The process has brought together industry and government through the Chamber of Aquaculture Ghana and the Fisheries Commission, while also engaging directly with farmers and other actors across the value chain. Field visits and stakeholder meetings have helped test whether proposed requirements are relevant, proportionate, and applicable in practice.
That practical grounding is critical. A Code of Good Practice only has value if it can be used. It must be ambitious enough to drive improvement, but realistic enough that committed producers can take meaningful steps forward.
One of the most encouraging aspects of the Ghana work has been the level of engagement from the sector itself. Farmers are not passive recipients of an external model; they are helping shape the framework. Industry and government are not being asked simply to endorse an outcome; they are part of the process. All hope that improved farming practices will lead to better bottom-line rewards for farmers.

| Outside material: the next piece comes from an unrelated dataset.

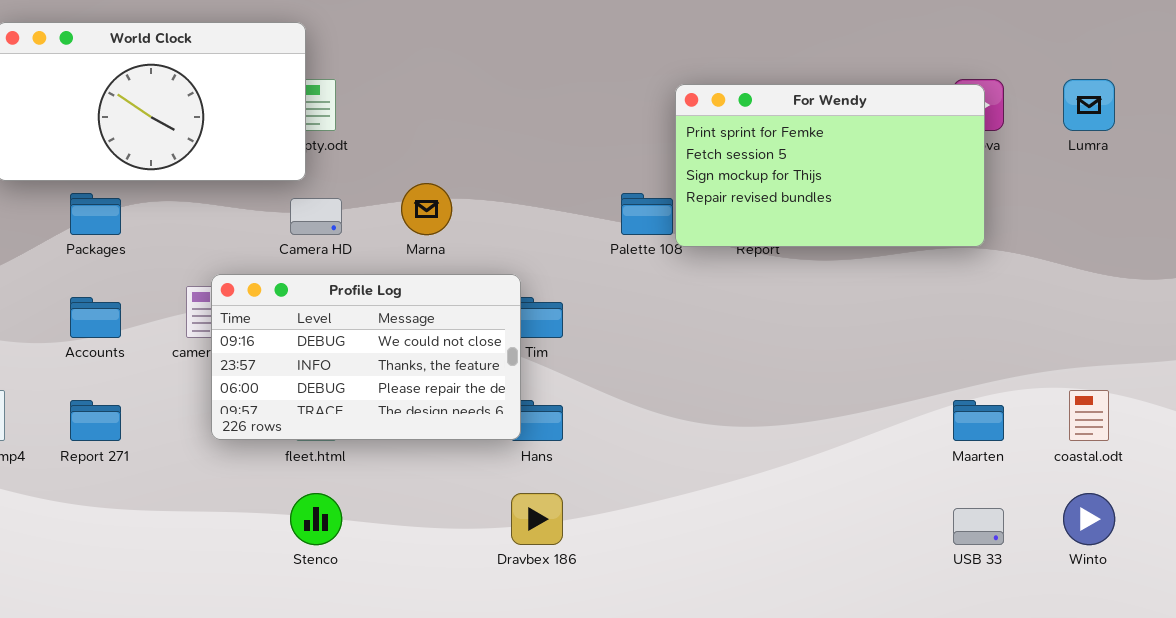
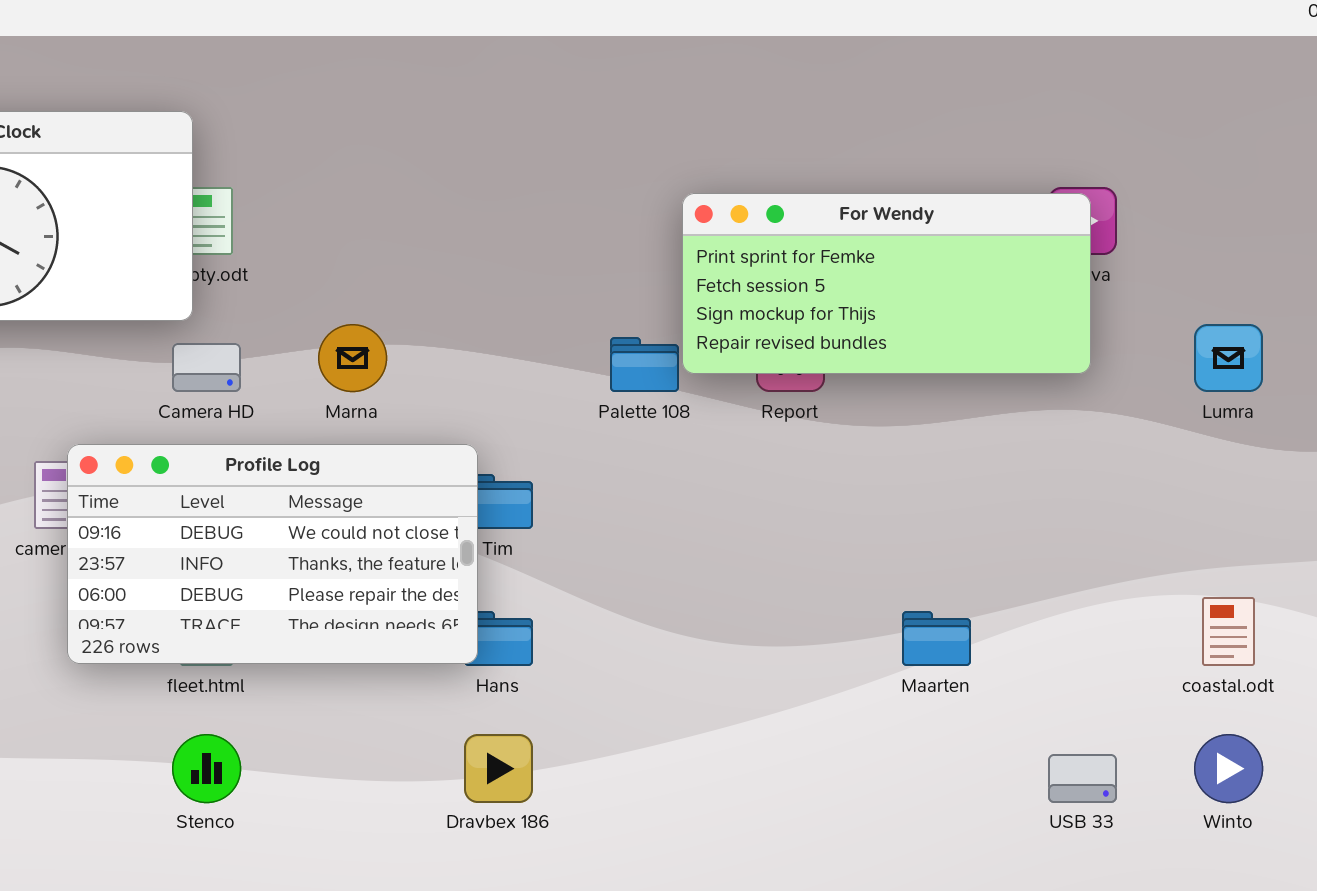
Lumra: [1063,79,1115,131] -> [1194,324,1263,392], moved
For Wendy: [675,84,985,247] -> [682,193,1091,374], resized
Maarten: [953,400,1004,441] -> [902,611,971,666], moved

That is what gives this work its potential.
Ghana is important in its own right, but the wider relevance goes much further. Across Africa, aquaculture has enormous potential to support food security, nutrition, livelihoods, and economic development. As populations grow and demand for aquatic protein increases, farmed seafood will need to play a greater role. This logic applies to seafood farming globally.
The question is how that growth happens.
If emerging aquaculture sectors expand without strong foundations, they risk repeating mistakes seen elsewhere: poor environmental management, weak social safeguards, limited transparency, and fragmented development. But if growth is supported early through credible, locally owned improvement frameworks, there is an opportunity to build stronger sectors from the outset.
That should matter to everyone in the seafood industry.
Retailers, buyers, investors, development agencies, and governments all have an interest in ensuring that future aquaculture growth is not only productive, but also responsible, resilient, and trusted. This requires more than certification at the point of market access; it requires investment in the systems, partnerships, and practices that make better performance possible. These ambitions also sit at the heart of FAO’s Guidelines for Sustainable Aquaculture, and implementation of the Code of Good Practice is a tool to measure achievement and consistency with this ambition.
For ASC, this work reflects a broader role.
We will always remain committed to credible certification, but we also recognise that transforming aquaculture means engaging before certification becomes possible and when it may not be appropriate. It means sharing experience, supporting improvement pathways, and working with partners who understand their own sectors best.
That is not a dilution of the certification model. It is a recognition of how change happens.
The future of sustainable aquaculture will depend on many tools working together: standards, certification, improvement programmes, public policy, finance, technical support, and local leadership. No single mechanism can carry the whole burden.
Ghana offers a powerful example of what this can look like in practice: a sector taking ownership of its own development; government and industry working together; global best practice being adapted rather than imposed; and improvement being treated not as a one-off requirement, but as a shared journey.
As aquaculture continues to grow, we should be asking not only which farms are ready for certification today, but how we help more sectors build the conditions for better performance tomorrow.
If we are serious about the future of sustainable aquaculture, we need to invest not only in recognising good performance, but also in creating the conditions that allow it to emerge.